Task to complete. Your answer is the lines below, exactly, from the one that contains "E2 E EDE | [DF]2" through the one that contains "x6 | B,3 B,3", both included.
[[ Supplied records, beginning ]]
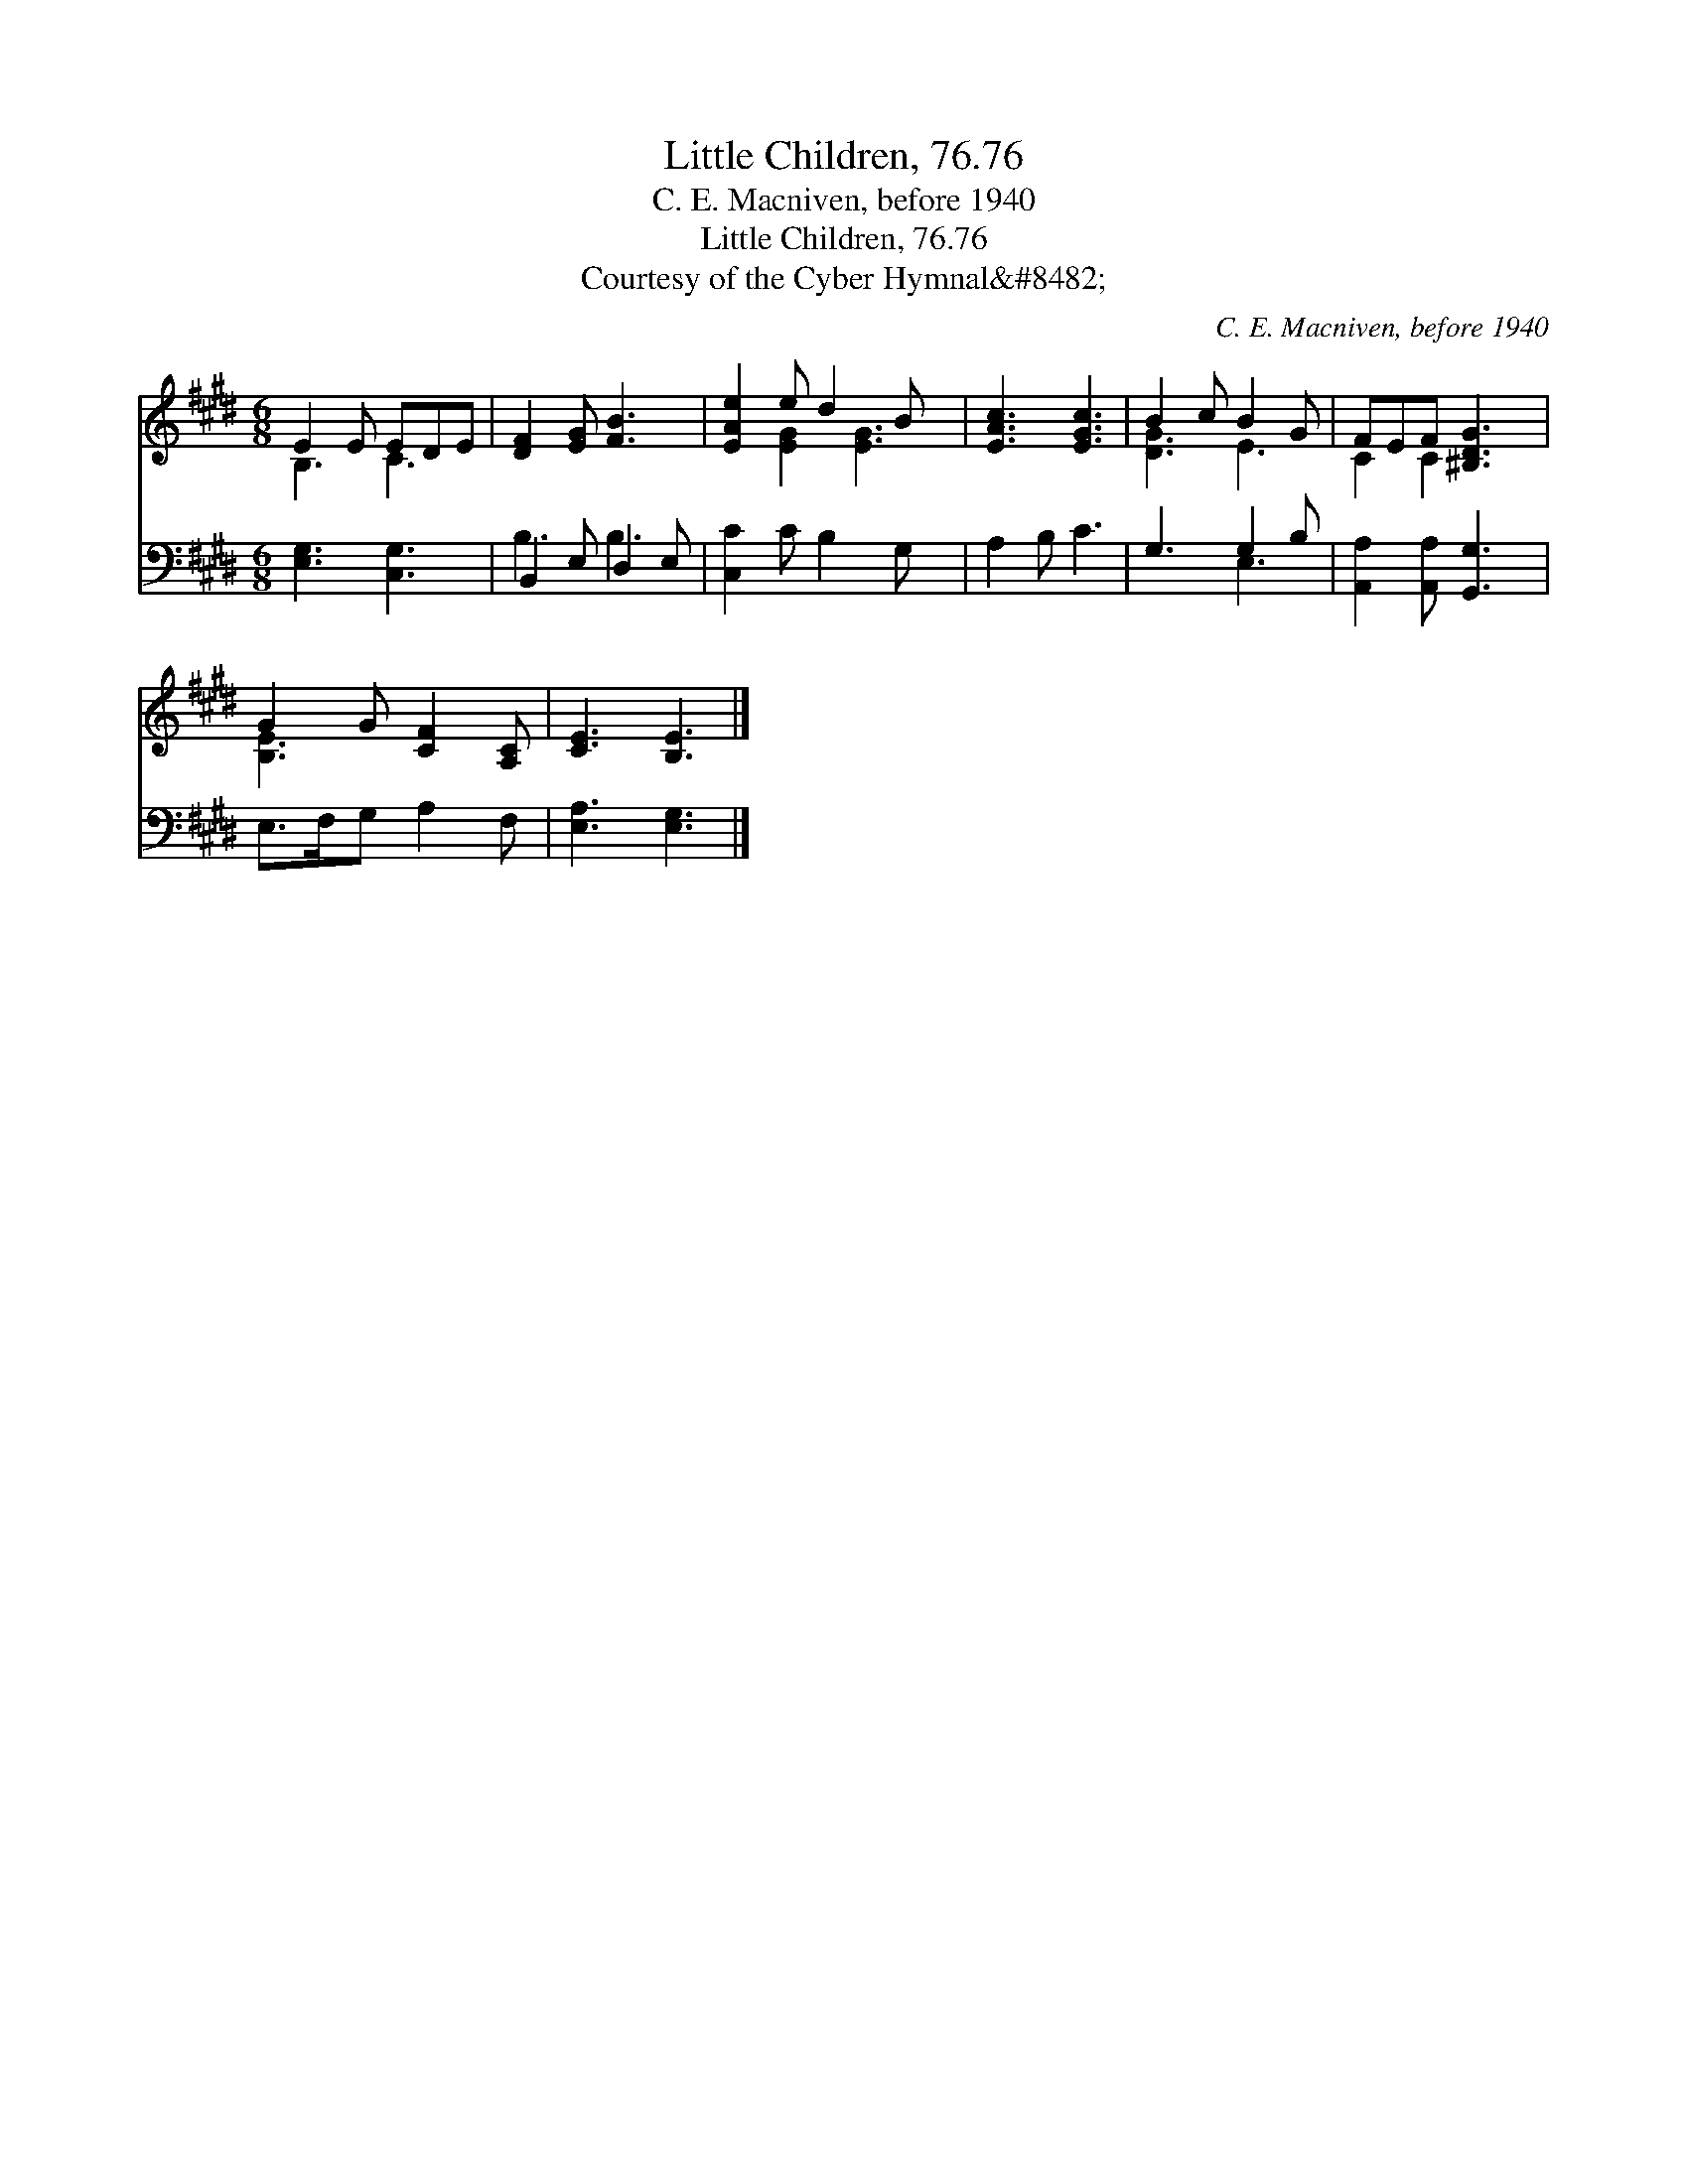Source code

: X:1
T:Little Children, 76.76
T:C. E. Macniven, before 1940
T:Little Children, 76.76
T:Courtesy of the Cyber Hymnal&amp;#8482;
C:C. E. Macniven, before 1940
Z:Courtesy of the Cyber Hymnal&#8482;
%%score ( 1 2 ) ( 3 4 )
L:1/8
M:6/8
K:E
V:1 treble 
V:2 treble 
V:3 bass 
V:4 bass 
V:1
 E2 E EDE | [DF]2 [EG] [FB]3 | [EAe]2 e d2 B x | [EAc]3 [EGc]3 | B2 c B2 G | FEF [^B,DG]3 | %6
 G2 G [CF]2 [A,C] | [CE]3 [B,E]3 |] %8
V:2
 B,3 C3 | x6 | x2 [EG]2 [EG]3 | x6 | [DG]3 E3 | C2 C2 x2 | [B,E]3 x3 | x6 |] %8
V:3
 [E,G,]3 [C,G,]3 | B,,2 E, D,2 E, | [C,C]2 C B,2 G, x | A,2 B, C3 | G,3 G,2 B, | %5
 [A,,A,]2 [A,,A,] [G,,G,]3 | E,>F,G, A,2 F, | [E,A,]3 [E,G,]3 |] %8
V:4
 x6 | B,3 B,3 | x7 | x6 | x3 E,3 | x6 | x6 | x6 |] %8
[[ Supplied records, end ]]
[[ Supplied records, beginning ]]
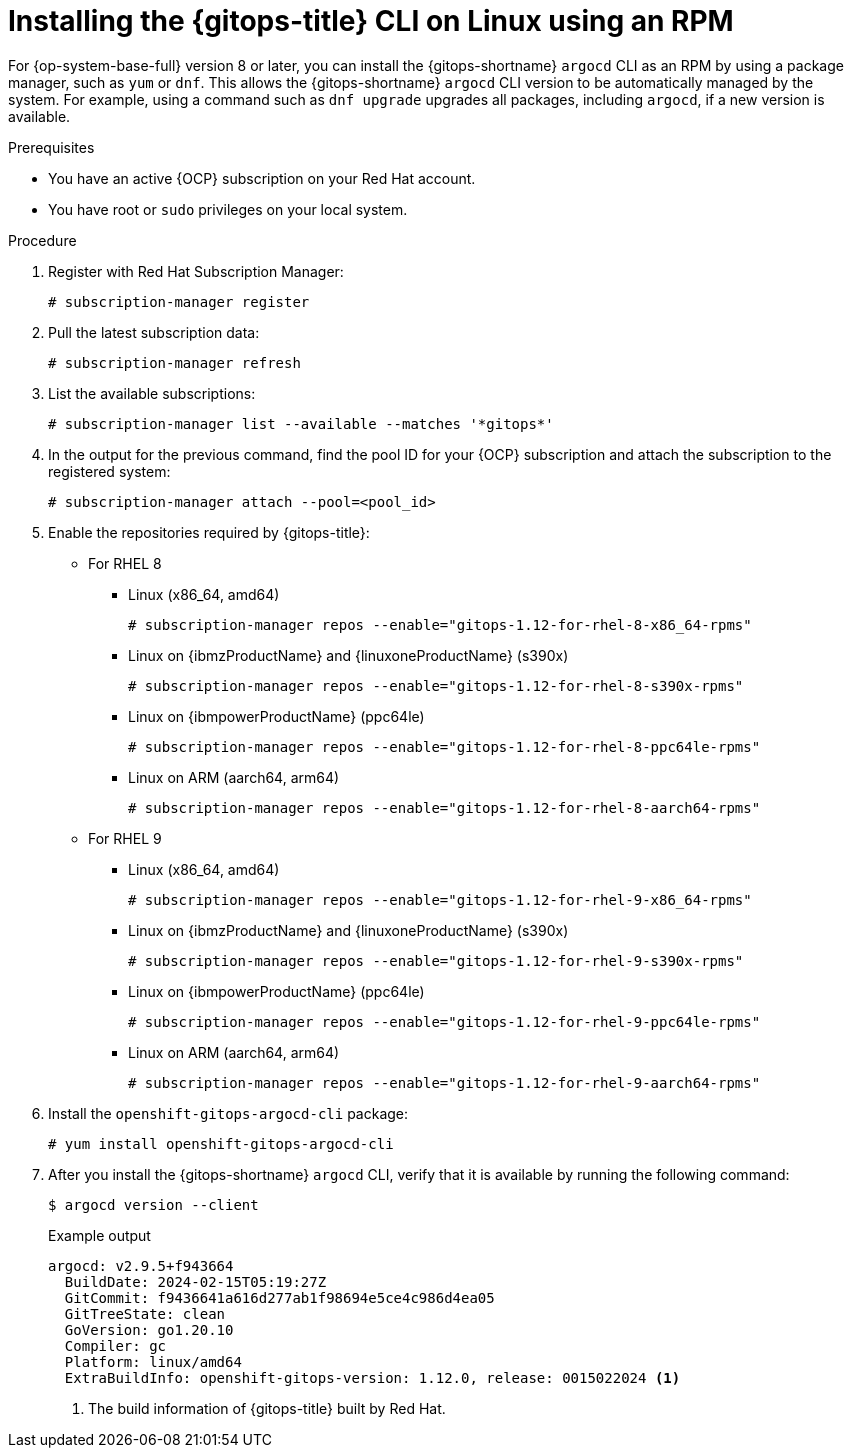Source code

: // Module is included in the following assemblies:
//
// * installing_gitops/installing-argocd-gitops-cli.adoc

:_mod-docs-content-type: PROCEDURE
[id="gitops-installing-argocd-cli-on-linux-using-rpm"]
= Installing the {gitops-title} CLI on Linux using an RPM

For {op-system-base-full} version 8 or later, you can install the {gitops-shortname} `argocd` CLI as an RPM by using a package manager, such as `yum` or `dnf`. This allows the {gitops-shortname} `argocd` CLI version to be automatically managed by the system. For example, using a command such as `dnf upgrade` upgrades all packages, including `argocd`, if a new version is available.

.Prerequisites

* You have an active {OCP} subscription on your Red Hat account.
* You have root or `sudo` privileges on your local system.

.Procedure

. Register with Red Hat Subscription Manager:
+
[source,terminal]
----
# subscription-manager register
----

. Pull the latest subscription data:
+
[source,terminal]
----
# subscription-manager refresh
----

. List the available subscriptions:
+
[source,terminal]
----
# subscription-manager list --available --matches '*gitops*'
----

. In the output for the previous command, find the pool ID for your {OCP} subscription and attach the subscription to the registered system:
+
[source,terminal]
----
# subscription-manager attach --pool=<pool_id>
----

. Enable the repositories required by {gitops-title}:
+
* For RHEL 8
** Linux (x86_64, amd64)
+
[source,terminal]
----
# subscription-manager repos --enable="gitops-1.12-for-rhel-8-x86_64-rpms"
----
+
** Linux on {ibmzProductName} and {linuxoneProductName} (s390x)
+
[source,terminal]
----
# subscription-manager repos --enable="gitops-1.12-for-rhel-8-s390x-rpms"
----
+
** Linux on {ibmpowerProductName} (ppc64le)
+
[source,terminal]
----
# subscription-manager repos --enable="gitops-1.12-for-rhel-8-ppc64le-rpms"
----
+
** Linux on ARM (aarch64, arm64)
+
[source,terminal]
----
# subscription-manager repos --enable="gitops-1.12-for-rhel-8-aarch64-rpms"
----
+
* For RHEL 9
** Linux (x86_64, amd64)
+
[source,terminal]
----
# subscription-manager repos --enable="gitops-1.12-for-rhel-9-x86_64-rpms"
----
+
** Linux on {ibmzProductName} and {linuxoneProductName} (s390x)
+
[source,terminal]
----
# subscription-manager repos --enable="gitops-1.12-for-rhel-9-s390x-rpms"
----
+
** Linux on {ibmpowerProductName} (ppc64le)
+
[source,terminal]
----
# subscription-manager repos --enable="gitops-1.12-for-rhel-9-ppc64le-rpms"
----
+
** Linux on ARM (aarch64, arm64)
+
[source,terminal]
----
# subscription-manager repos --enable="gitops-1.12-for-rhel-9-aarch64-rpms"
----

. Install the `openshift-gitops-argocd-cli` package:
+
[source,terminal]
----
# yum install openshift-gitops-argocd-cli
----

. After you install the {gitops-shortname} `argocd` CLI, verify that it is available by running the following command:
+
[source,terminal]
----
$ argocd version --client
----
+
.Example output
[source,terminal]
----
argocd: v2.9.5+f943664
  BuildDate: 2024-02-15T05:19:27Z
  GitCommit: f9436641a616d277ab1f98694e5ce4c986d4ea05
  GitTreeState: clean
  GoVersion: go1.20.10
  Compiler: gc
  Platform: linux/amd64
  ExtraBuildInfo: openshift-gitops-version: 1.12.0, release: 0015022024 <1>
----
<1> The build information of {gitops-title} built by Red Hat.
[[ Supplied records, end ]]
Response to this exercise.
 E2 E EDE | [DF]2 [EG] [FB]3 | [EAe]2 e d2 B x | [EAc]3 [EGc]3 | B2 c B2 G | FEF [^B,DG]3 | %6
 G2 G [CF]2 [A,C] | [CE]3 [B,E]3 |] %8
V:2
 B,3 C3 | x6 | x2 [EG]2 [EG]3 | x6 | [DG]3 E3 | C2 C2 x2 | [B,E]3 x3 | x6 |] %8
V:3
 [E,G,]3 [C,G,]3 | B,,2 E, D,2 E, | [C,C]2 C B,2 G, x | A,2 B, C3 | G,3 G,2 B, | %5
 [A,,A,]2 [A,,A,] [G,,G,]3 | E,>F,G, A,2 F, | [E,A,]3 [E,G,]3 |] %8
V:4
 x6 | B,3 B,3 | x7 | x6 | x3 E,3 | x6 | x6 | x6 |] %8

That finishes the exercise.